## ASSIGNMENT
Below are several entries. Transcribe exactly those lines that fall from the one with "left hip: (726, 432)" through the one with "right knee: (799, 466)", end lines included.

## DATA FOR REVIEW
.....

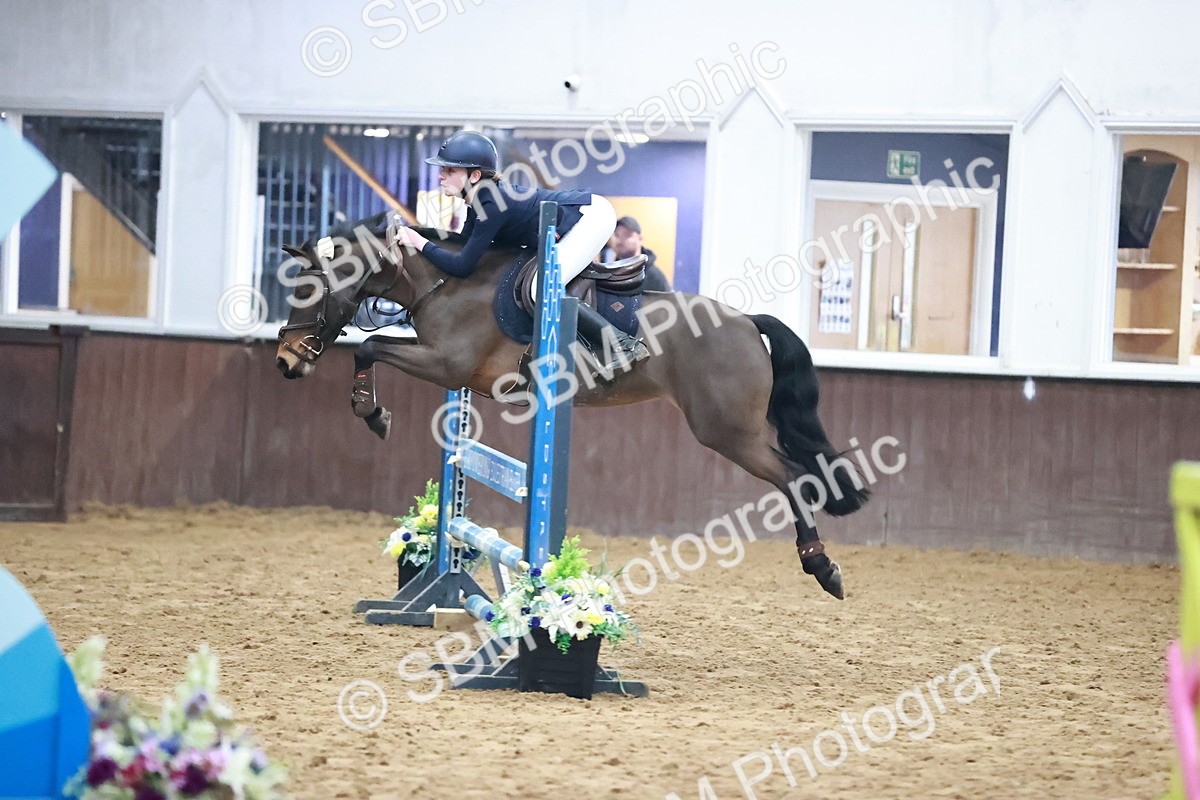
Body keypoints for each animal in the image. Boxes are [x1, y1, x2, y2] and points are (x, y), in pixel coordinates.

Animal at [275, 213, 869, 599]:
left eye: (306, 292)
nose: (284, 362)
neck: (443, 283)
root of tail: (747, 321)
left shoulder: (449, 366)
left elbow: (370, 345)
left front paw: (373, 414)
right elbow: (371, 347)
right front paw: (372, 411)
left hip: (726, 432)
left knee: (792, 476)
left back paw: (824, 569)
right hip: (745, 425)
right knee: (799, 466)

.....

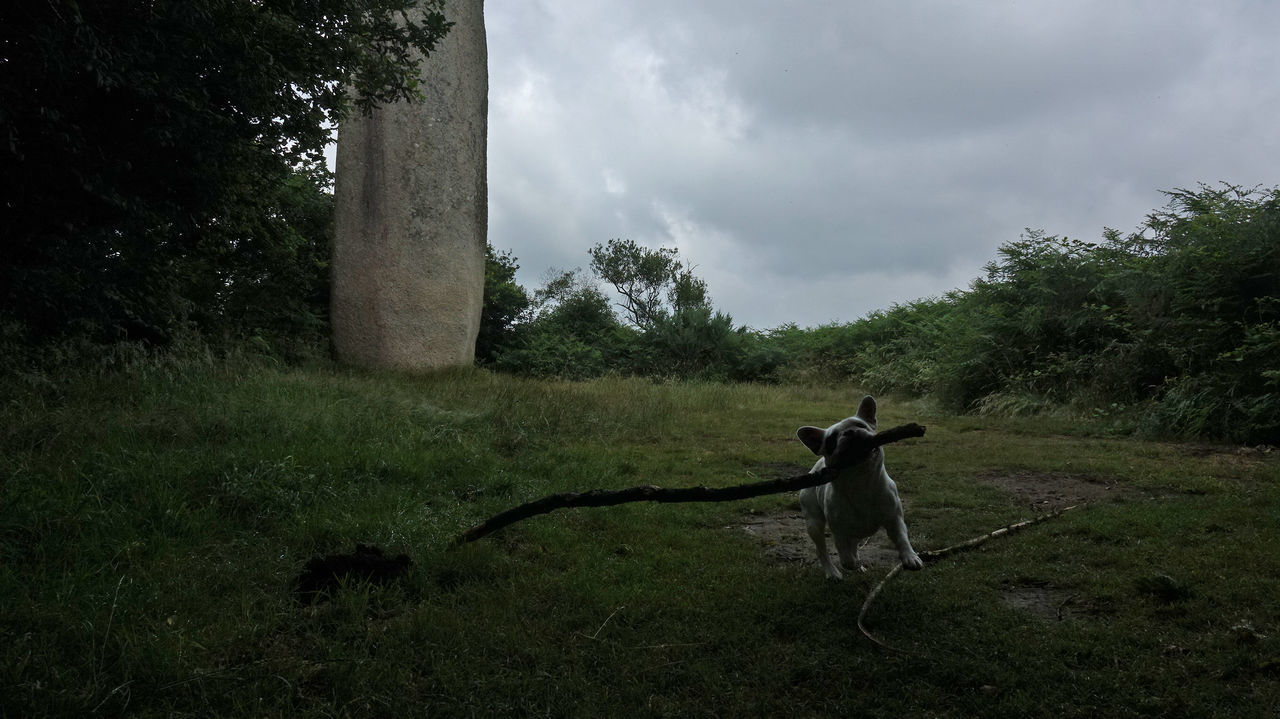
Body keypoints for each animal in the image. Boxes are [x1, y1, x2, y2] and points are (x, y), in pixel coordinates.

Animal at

.....

## ANSWER BOX
left hip: (726, 432)
left knee: (792, 476)
left back paw: (824, 569)
right hip: (745, 425)
right knee: (799, 466)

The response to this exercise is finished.